■ **WHAT IS BEING ASKED**
With both ends included, transcribe exactly the records below from their first line to the line that contains "magnification brightfield microscopy".

Saved entries

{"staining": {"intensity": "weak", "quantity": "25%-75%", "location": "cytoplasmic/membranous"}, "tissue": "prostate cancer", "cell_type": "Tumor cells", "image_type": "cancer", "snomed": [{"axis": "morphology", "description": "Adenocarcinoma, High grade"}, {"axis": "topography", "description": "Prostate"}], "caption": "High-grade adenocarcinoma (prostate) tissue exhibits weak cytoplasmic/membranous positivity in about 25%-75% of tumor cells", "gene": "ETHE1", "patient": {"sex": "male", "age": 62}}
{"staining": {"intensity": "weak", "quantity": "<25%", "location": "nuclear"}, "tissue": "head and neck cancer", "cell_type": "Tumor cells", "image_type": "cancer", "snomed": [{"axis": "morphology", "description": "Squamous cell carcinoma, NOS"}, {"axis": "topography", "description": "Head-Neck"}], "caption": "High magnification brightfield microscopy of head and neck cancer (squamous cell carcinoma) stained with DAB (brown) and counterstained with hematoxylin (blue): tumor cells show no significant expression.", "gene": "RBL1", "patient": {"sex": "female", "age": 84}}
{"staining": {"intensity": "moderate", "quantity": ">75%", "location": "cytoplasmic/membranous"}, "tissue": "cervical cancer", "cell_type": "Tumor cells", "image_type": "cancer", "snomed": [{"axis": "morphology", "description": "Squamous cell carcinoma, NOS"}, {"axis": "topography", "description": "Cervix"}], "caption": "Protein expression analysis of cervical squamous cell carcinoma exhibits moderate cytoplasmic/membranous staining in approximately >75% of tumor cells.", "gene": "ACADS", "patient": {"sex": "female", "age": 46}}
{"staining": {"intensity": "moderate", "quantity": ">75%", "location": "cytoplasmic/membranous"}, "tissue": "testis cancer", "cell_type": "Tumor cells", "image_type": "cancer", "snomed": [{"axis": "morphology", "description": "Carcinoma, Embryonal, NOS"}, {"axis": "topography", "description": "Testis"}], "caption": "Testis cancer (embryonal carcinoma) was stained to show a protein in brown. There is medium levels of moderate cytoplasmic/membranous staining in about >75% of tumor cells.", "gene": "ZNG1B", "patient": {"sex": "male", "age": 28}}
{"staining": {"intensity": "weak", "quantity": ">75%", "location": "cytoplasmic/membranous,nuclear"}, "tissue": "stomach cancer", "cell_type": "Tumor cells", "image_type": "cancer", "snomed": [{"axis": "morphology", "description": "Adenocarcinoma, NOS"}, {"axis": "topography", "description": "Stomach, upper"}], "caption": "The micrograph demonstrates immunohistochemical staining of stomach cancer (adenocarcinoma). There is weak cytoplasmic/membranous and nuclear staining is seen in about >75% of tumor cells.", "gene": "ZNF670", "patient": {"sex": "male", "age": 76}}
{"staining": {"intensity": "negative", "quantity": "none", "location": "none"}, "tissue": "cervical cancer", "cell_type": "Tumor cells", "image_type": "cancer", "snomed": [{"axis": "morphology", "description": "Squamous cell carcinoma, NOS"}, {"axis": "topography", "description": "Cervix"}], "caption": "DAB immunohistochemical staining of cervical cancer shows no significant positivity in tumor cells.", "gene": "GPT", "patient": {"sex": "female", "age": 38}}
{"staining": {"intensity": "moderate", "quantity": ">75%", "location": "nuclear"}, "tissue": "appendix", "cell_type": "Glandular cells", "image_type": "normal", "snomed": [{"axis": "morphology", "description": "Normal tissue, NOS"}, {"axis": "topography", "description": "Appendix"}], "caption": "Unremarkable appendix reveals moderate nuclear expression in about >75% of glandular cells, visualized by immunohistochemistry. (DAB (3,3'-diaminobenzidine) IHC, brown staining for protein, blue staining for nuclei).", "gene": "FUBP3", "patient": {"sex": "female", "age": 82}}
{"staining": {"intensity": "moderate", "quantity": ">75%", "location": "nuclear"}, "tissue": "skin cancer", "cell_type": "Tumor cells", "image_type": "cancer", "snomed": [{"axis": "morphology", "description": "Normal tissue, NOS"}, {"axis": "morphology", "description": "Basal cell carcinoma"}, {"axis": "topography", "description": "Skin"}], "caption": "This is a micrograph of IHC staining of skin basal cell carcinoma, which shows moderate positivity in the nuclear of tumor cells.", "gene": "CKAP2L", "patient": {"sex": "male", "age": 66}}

■ **RESPONSE**
{"staining": {"intensity": "weak", "quantity": "25%-75%", "location": "cytoplasmic/membranous"}, "tissue": "prostate cancer", "cell_type": "Tumor cells", "image_type": "cancer", "snomed": [{"axis": "morphology", "description": "Adenocarcinoma, High grade"}, {"axis": "topography", "description": "Prostate"}], "caption": "High-grade adenocarcinoma (prostate) tissue exhibits weak cytoplasmic/membranous positivity in about 25%-75% of tumor cells", "gene": "ETHE1", "patient": {"sex": "male", "age": 62}}
{"staining": {"intensity": "weak", "quantity": "<25%", "location": "nuclear"}, "tissue": "head and neck cancer", "cell_type": "Tumor cells", "image_type": "cancer", "snomed": [{"axis": "morphology", "description": "Squamous cell carcinoma, NOS"}, {"axis": "topography", "description": "Head-Neck"}], "caption": "High magnification brightfield microscopy of head and neck cancer (squamous cell carcinoma) stained with DAB (brown) and counterstained with hematoxylin (blue): tumor cells show no significant expression.", "gene": "RBL1", "patient": {"sex": "female", "age": 84}}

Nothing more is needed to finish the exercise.